I don’t want to derail All Star weekend before it even begins, but we should probably get this out of the way before the fun stuff happens.
A new report from Bloomberg says the Islanders could play 12 homes games at Nassau Coliseum next season with an announcement possibly coming as early as Monday from the governor himself.
Here’s the lede to Scott Soshnick and Eben Novy-Williams’s story:
The New York Islanders will play 12 home games next season at the renovated Nassau Veterans Memorial Coliseum, rekindling ties with Long Island fans ahead of a move back from Brooklyn, according to people familiar with the matter.
The remaining 29 matchups will be played at the Islanders’ home of the past three years, the Barclays Center in Brooklyn, said the people, who asked not to be identified discussing private information. Both venues are owned by Russian billionaire Mikhail Prokhorov’s Brooklyn Sports & Entertainment.
If the Coliseum games are successful, the team could split time evenly between Barclays and Nassau in the following seasons until construction is completed on the Islanders’ new home in Elmont, New York, the people said. An announcement with Governor Andrew Cuomo is likely to be made on Monday, they said.

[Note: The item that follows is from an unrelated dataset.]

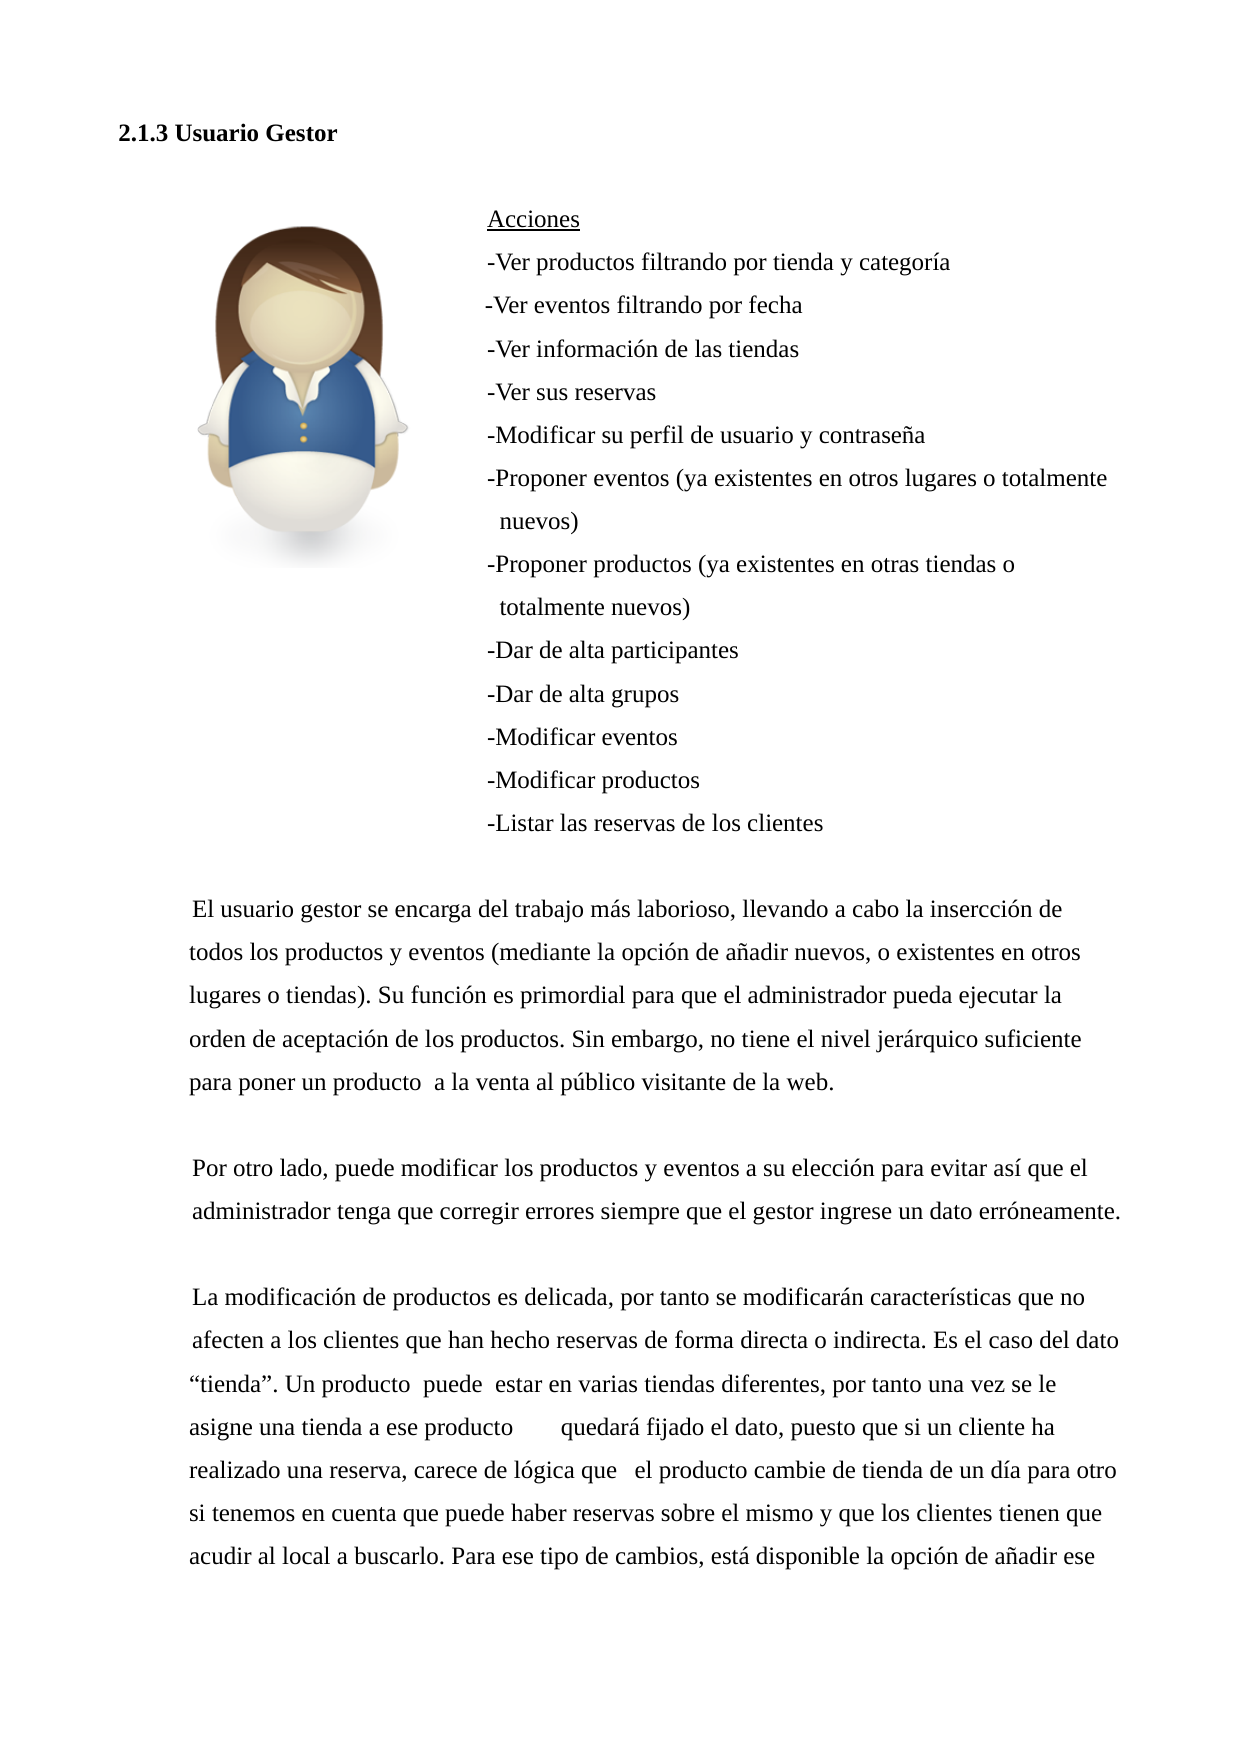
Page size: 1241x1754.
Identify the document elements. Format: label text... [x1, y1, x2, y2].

You can read the rest here, but the big take away is that what we expected to be a full 2018-19 season at Barclays Center will now apparently involve Nassau Coliseum, an arena the NHL’s commissioner said just months ago that was “not suitable for NHL hockey.” Gary Bettman, Islanders co-owner Jon Ledecky, Barclays CEO Brett Yormark and whoever accompanied them at a recent tour of the newly tin-foiled 47-year-old building must have seen or negotiated something that changed their minds in the last few weeks.
Newsday’s Jim Baumbach reported this week that the team and its current arena landlords have been nearing an agreement on some games at the Coliseum and this pushes us closer still to a resolution. Could be Monday, could be another day. Who knows. The deadline for the Islanders and Barclays to have an extension or exercise their opt-out clause is Wednesday, the 31st.
I’ve been pretty vocal about thinking this is a bad idea, that will make the already intricate scheduling of a National Hockey League season exponentially more complicated. How would season tickets work? How do teams visiting to play the Islanders feel about this? Will the Barclays people - who now manage the Coliseum - have to lay out money to make it comfortable as a pro arena and, if so, how does that work into their financial projections? I mean, these are the same guys who made an “iron clad” deal with Charles Wang that, a year later, was suddenly so untenable that they decided to push the Islanders back to Nassau County. Do they really think they’ll get 13,000 people a game? Do they care that the concourse is still a foot-and-a-half wide? And how will it affect the already lousy attendance in Brooklyn?
Jesus Christ, what a mess. And I haven’t even mentioned that whole John Tavares thing.
So, in the words of Mr. Horse, “No sir, I don’t like it.” But maybe we’ll get some answers soon that don’t make it sound like the cockamamie pratfall it looks like it could end up being.